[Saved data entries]
##############################

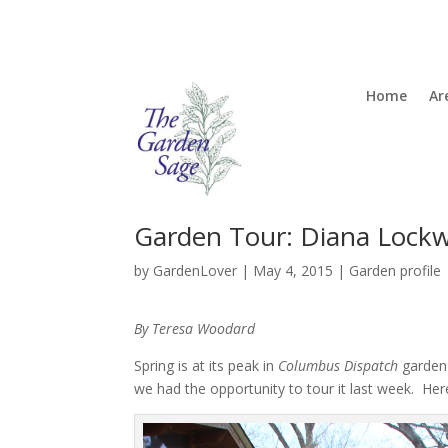
Home
Ar
Garden Tour: Diana Lock
by
GardenLover
|
May 4, 2015
|
Garden profile
By Teresa Woodard
Spring is at its peak in
Columbus Dispatch
garden 
we had the opportunity to tour it last week. Her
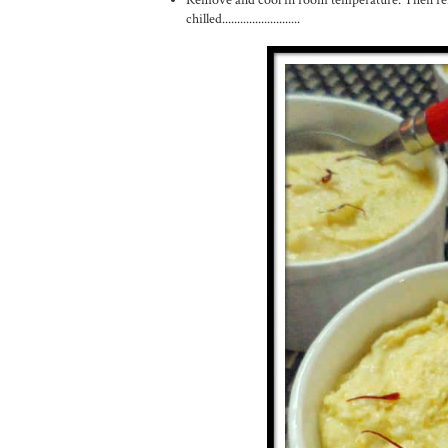
chilled..........................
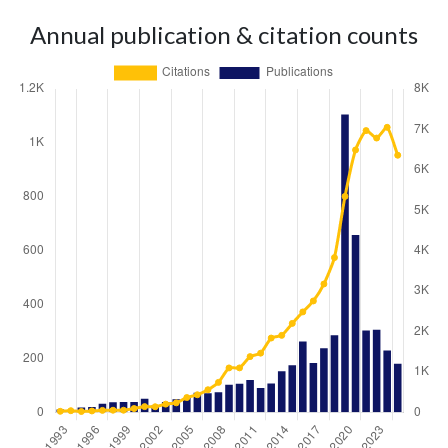
Annual publication & citation counts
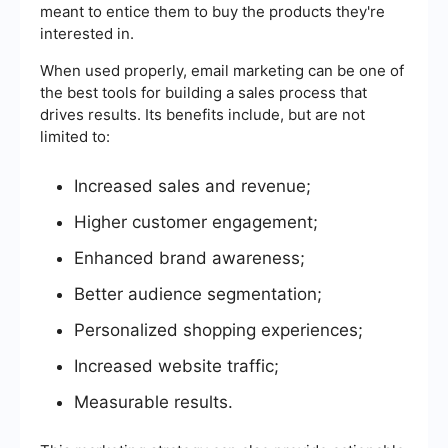
meant to entice them to buy the products they're
interested in.
When used properly, email marketing can be one of
the best tools for building a sales process that
drives results. Its benefits include, but are not
limited to:
Increased sales and revenue;
Higher customer engagement;
Enhanced brand awareness;
Better audience segmentation;
Personalized shopping experiences;
Increased website traffic;
Measurable results.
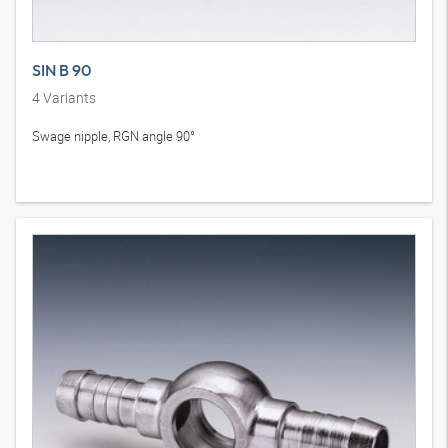
SIN B 90
4
Variants
Swage nipple, RGN angle 90°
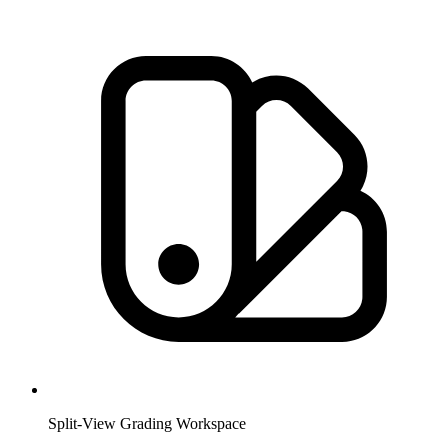
Split-View Grading Workspace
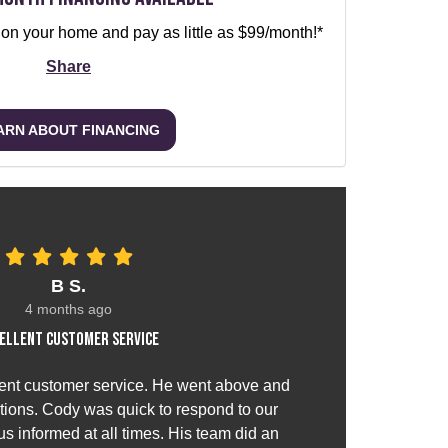
 on your home and pay as little as $99/month!*
Share
ARN ABOUT FINANCING
B S.
4 months ago
ellent customer service
ent customer service. He went above and
ions. Cody was quick to respond to our
s informed at all times. His team did an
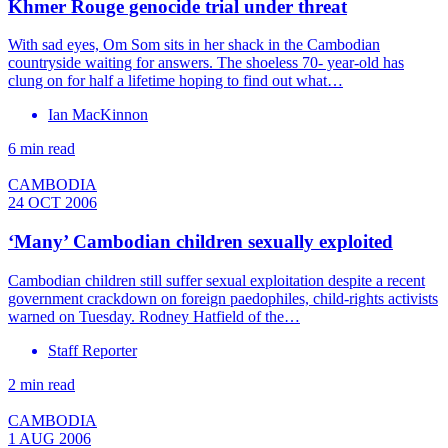
Khmer Rouge genocide trial under threat
With sad eyes, Om Som sits in her shack in the Cambodian
countryside waiting for answers. The shoeless 70- year-old has
clung on for half a lifetime hoping to find out what…
Ian MacKinnon
6 min read
CAMBODIA
24 OCT 2006
‘Many’ Cambodian children sexually exploited
Cambodian children still suffer sexual exploitation despite a recent
government crackdown on foreign paedophiles, child-rights activists
warned on Tuesday. Rodney Hatfield of the…
Staff Reporter
2 min read
CAMBODIA
1 AUG 2006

##############################

◆ Work request
Rewrite the text of the material above with every "customer service" changed to "client support" and nothing else altered. Omit the pictures.

◆ Completed task
Home
Ar
Garden Tour: Diana Lock
by
GardenLover
|
May 4, 2015
|
Garden profile
By Teresa Woodard
Spring is at its peak in
Columbus Dispatch
garden 
we had the opportunity to tour it last week. Her
chilled..........................
Annual publication & citation counts
meant to entice them to buy the products they're
interested in.
When used properly, email marketing can be one of
the best tools for building a sales process that
drives results. Its benefits include, but are not
limited to:
Increased sales and revenue;
Higher customer engagement;
Enhanced brand awareness;
Better audience segmentation;
Personalized shopping experiences;
Increased website traffic;
Measurable results.
SIN B 90
4
Variants
Swage nipple, RGN angle 90°
Split-View Grading Workspace
 on your home and pay as little as $99/month!*
Share
ARN ABOUT FINANCING
B S.
4 months ago
ellent client support
ent client support. He went above and
ions. Cody was quick to respond to our
s informed at all times. His team did an
Khmer Rouge genocide trial under threat
With sad eyes, Om Som sits in her shack in the Cambodian
countryside waiting for answers. The shoeless 70- year-old has
clung on for half a lifetime hoping to find out what…
Ian MacKinnon
6 min read
CAMBODIA
24 OCT 2006
‘Many’ Cambodian children sexually exploited
Cambodian children still suffer sexual exploitation despite a recent
government crackdown on foreign paedophiles, child-rights activists
warned on Tuesday. Rodney Hatfield of the…
Staff Reporter
2 min read
CAMBODIA
1 AUG 2006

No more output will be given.